Image credit: ESA/Hubble & NASA, Z. Levay
This image taken by the NASA/ESA Hubble Space Telescope revisits the Veil Nebula, which was featured in a previous Hubble image release.
In this image, new processing techniques have been applied, bringing out fine details of the nebula’s delicate threads and filaments of ionized gas.
To create this colorful image, observations were taken by Hubble’s Wide Field Camera 3 instrument using five different filters. The new post-processing methods have further enhanced details of emissions from doubly ionized oxygen (seen here in blues), ionized hydrogen, and ionized nitrogen (seen here in reds).
The Veil Nebula lies around 2,100 light-years from Earth in the constellation of Cygnus (the Swan), making it a relatively close neighbor in astronomical terms. Only a small portion of the nebula was captured in this image.
The Veil Nebula is the visible portion of the nearby Cygnus Loop, a supernova remnant formed roughly 10,000 years ago by the death of a massive star. That star – which was 20 times the mass of the Sun – lived fast and died young, ending its life in a cataclysmic release of energy.
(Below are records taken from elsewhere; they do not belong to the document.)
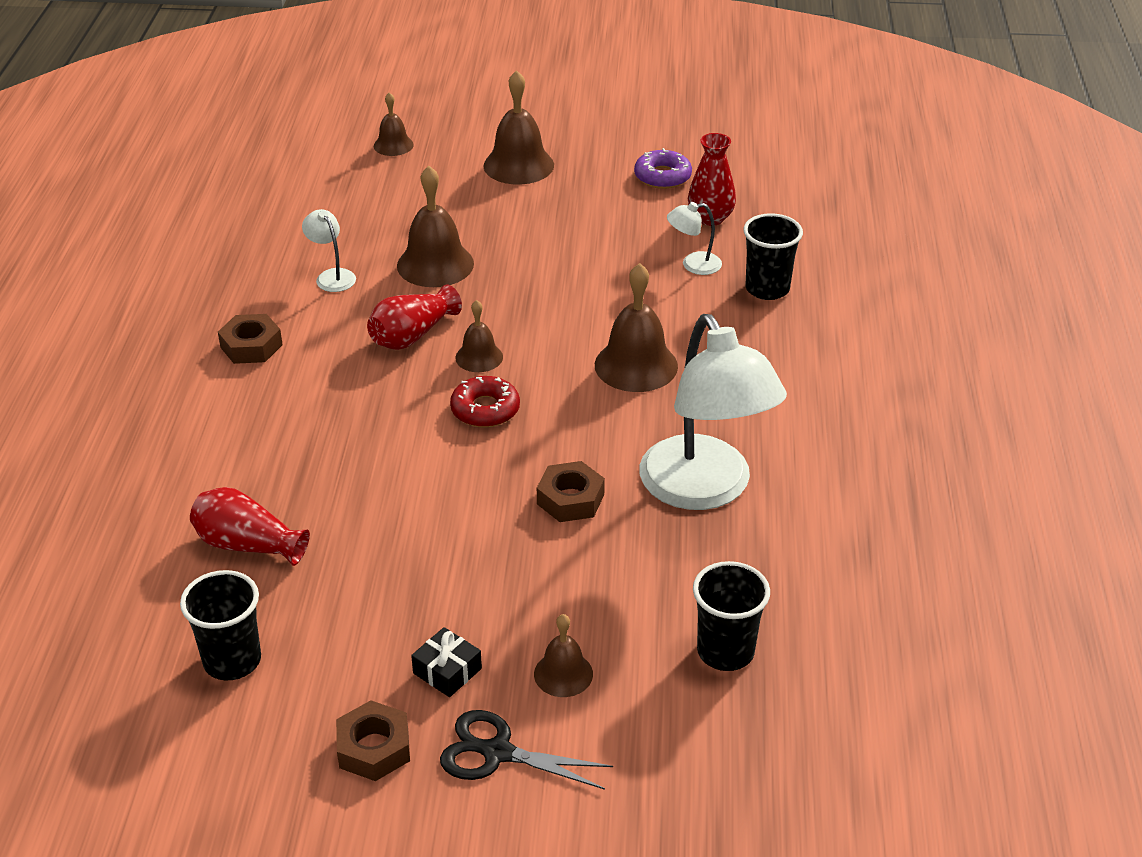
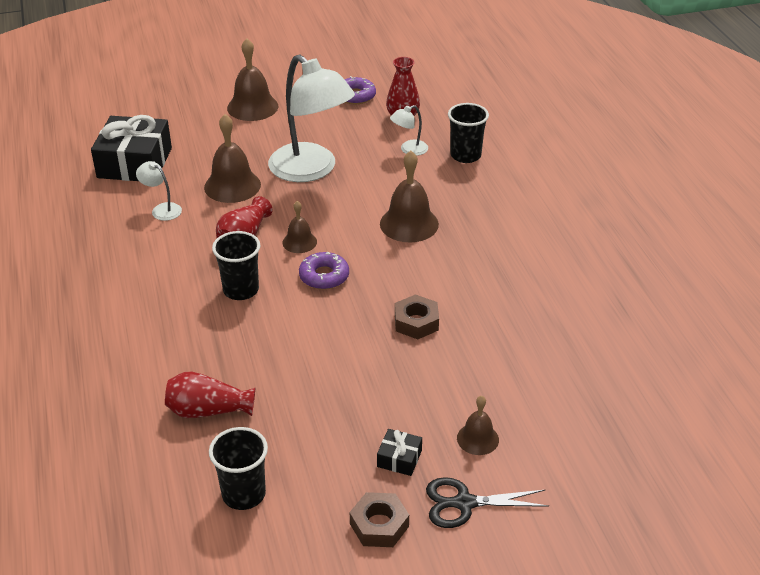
camera: 20 degrees left, 0 degrees up
brown nut [218,314,283,364] -> none
brown bell [374,92,414,156] -> none
red donut [450,376,520,428] -> purple donut [299,252,349,290]
white lamp [639,314,787,510] -> white lamp moved to [268,55,355,182]
black cup [693,561,770,671] -> black cup moved to [212,231,260,300]
none -> black gift [91,115,172,181]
Despite this stellar violence, the shockwaves and debris from the supernova sculpted the Veil Nebula’s delicate tracery of ionized gas – creating a scene of surprising astronomical beauty.
The Veil Nebula is also featured in Hubble’s Caldwell Catalog, a collection of astronomical objects that have been imaged by Hubble and are visible to amateur astronomers in the night sky.